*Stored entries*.
- - - - - - -
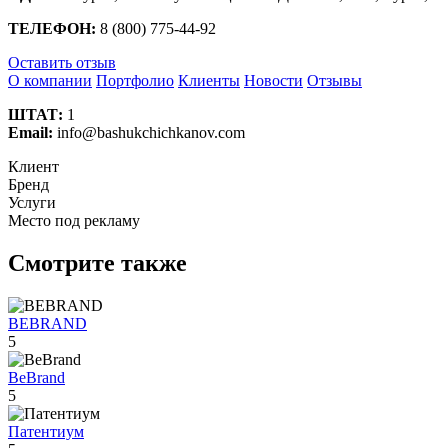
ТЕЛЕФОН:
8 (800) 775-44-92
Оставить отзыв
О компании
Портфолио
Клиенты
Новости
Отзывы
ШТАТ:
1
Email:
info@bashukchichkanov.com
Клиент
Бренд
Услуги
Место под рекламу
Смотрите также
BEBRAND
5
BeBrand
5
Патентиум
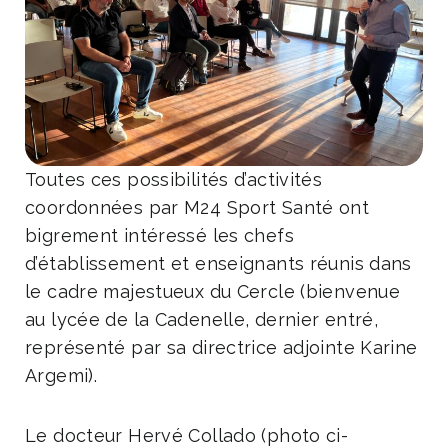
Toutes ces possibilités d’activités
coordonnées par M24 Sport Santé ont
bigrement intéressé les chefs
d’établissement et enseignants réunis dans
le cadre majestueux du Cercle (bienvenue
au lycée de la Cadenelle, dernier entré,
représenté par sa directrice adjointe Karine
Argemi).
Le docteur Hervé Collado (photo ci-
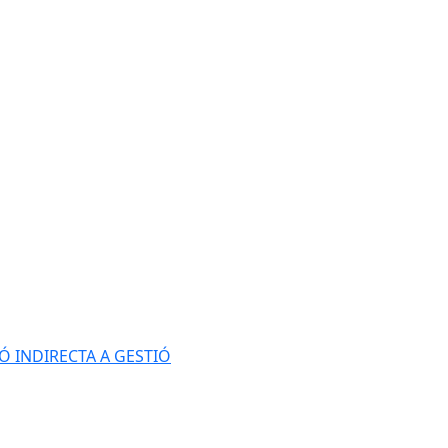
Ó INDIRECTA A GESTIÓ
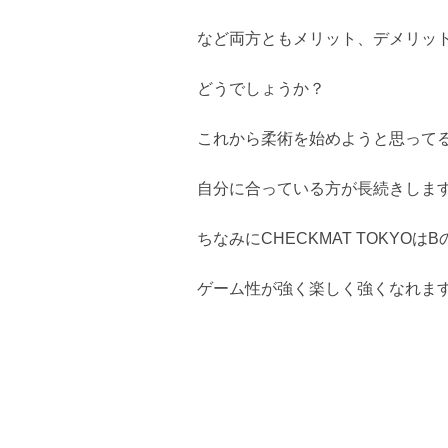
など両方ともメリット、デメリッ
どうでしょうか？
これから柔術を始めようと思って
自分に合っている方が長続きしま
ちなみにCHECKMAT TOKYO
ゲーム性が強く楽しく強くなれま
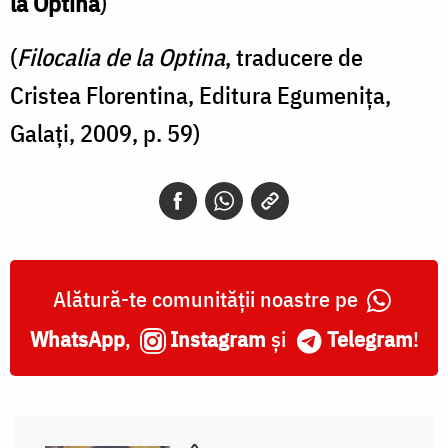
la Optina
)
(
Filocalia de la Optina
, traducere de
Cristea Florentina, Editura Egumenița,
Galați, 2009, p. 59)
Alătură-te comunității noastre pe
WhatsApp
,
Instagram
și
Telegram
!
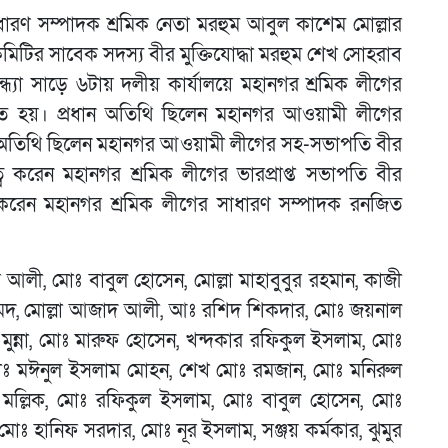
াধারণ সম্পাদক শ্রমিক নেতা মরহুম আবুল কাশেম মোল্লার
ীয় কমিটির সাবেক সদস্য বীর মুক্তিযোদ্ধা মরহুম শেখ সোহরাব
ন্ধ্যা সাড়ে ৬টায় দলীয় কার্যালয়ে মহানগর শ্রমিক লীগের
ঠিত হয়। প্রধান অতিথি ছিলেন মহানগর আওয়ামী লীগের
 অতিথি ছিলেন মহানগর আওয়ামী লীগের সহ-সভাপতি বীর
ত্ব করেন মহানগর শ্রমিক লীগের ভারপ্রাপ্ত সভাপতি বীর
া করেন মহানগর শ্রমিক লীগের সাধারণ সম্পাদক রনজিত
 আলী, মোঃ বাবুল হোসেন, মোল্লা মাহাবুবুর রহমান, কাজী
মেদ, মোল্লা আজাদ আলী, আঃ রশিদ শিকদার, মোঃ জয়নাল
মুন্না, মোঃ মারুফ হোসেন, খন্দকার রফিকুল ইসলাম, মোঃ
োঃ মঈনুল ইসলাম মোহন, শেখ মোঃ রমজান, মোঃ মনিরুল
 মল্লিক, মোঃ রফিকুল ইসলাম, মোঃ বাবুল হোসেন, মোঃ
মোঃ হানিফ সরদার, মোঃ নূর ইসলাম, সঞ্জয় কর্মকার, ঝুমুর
- - - - - - -
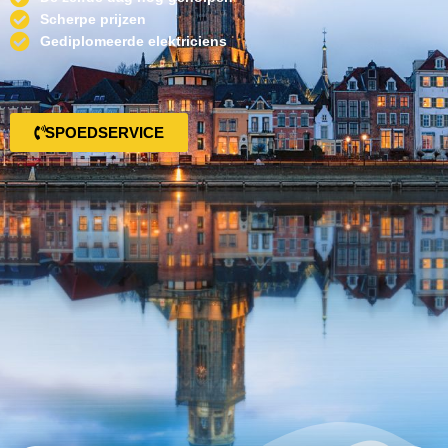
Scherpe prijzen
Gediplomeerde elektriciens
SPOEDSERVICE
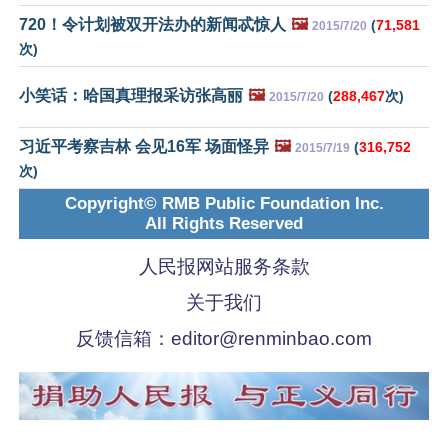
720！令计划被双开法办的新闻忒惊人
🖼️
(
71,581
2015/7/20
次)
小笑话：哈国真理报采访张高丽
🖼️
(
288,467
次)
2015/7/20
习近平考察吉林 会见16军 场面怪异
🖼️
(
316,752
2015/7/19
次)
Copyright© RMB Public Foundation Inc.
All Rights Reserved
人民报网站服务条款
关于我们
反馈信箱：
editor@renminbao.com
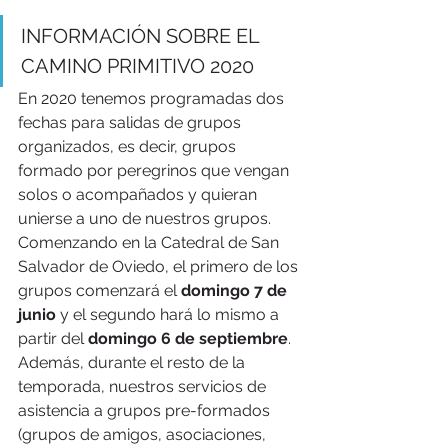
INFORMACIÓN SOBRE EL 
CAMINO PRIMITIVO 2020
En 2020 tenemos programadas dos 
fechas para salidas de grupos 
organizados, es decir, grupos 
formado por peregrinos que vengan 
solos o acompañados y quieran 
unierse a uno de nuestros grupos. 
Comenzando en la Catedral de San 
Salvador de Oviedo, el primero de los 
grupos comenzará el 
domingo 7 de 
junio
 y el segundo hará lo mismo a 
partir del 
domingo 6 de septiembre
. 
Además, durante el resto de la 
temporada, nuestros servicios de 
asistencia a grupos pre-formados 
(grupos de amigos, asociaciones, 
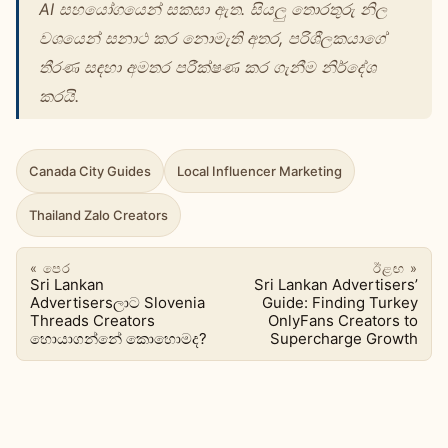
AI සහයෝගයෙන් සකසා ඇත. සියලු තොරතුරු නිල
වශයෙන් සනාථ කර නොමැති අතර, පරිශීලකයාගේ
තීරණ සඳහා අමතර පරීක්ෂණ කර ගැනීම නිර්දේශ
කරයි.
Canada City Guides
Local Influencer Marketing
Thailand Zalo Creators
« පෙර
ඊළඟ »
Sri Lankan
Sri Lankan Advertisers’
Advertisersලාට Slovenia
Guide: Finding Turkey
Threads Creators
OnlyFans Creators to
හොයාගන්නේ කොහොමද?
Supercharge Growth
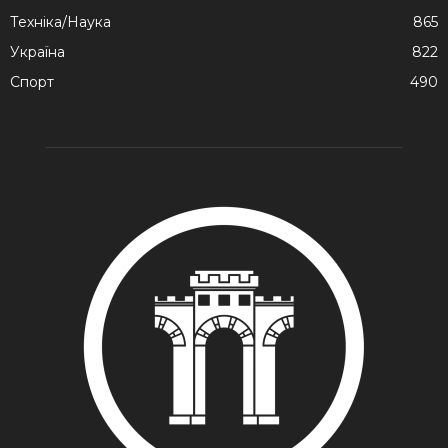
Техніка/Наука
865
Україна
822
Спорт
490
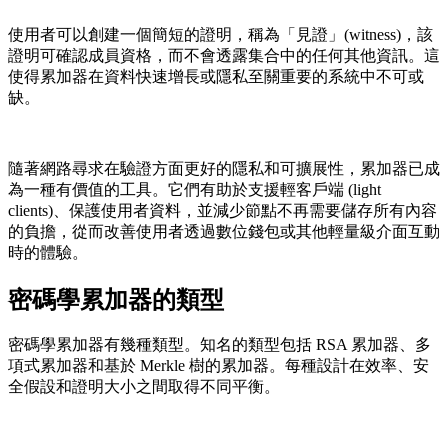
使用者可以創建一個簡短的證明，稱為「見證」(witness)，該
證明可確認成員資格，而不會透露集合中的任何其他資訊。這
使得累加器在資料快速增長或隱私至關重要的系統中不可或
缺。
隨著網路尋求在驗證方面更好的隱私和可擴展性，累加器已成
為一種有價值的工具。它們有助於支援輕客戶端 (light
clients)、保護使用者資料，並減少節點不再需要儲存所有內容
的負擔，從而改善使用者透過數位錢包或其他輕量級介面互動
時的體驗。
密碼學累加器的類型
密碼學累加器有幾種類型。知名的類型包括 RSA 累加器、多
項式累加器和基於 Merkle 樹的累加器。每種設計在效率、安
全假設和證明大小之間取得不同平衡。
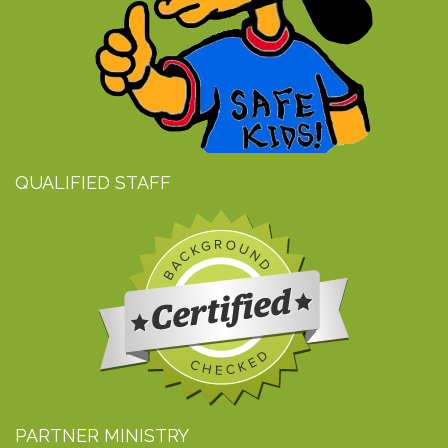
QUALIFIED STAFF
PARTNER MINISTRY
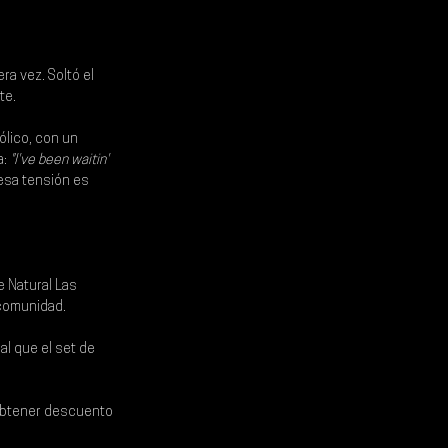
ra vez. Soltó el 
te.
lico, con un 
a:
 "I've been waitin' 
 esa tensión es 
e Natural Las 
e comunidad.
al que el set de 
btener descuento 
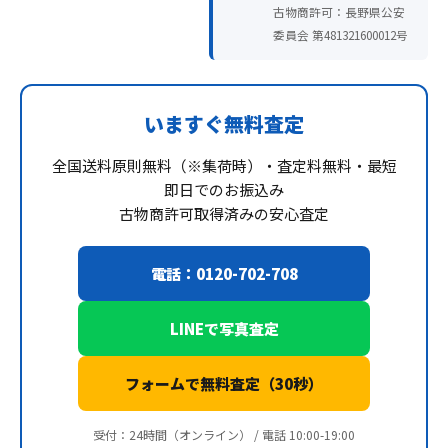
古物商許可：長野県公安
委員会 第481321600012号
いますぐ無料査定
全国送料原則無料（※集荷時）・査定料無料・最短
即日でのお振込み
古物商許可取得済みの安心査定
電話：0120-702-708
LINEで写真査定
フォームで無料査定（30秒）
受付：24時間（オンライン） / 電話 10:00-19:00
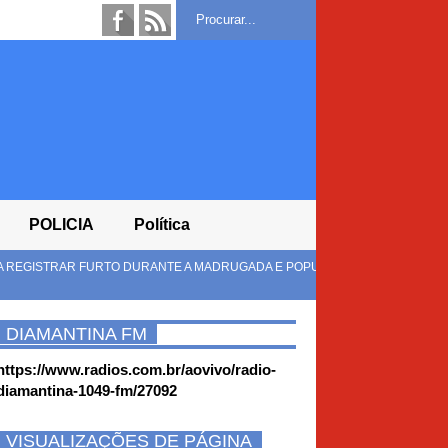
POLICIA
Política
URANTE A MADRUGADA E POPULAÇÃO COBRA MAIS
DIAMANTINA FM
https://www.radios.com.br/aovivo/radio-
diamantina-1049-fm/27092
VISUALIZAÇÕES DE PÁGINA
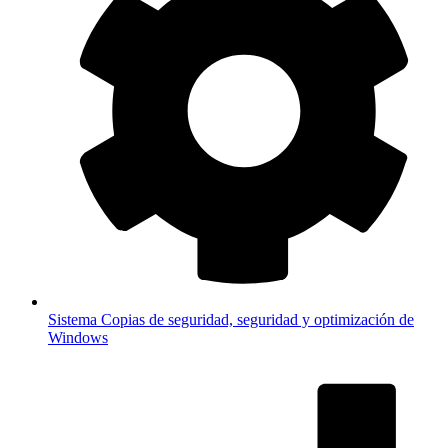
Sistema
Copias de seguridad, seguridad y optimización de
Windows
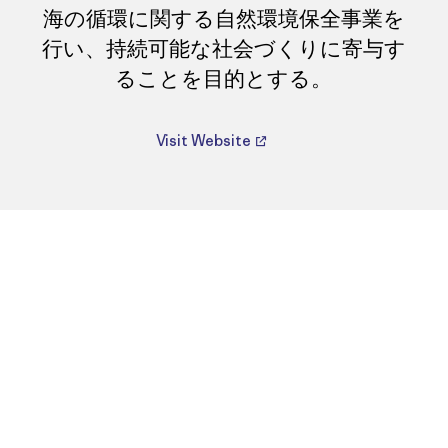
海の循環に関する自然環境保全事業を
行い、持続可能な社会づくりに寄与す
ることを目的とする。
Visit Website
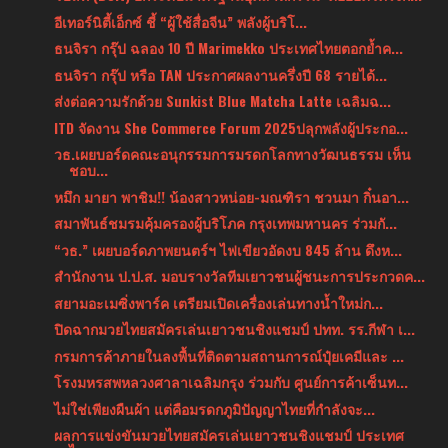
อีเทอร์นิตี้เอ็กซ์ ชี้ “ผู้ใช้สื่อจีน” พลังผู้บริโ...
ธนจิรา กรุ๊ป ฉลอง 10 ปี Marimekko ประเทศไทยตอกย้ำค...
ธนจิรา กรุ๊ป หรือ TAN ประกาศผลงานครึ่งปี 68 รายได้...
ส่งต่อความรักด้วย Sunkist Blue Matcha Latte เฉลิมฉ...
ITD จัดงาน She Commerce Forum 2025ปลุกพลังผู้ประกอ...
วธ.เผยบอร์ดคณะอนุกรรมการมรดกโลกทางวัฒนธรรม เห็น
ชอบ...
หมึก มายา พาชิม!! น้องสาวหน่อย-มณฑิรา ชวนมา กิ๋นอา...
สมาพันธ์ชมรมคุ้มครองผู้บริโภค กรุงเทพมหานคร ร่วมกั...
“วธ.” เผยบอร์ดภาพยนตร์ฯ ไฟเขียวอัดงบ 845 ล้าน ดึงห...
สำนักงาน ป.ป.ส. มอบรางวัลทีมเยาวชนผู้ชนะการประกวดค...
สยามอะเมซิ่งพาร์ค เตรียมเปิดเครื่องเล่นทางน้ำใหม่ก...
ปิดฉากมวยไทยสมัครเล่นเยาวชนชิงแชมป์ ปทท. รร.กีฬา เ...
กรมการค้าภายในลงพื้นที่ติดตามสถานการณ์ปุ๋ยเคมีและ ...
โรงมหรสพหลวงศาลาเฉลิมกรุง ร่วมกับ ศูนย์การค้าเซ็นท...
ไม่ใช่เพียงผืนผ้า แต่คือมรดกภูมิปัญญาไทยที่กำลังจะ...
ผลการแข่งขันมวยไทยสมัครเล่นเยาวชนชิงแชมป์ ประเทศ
- - - - - - -
*Exercise instructions*. Looking at the entries above, report how many of their lines include "domingo", and add nothing else.

*Answer section*. 2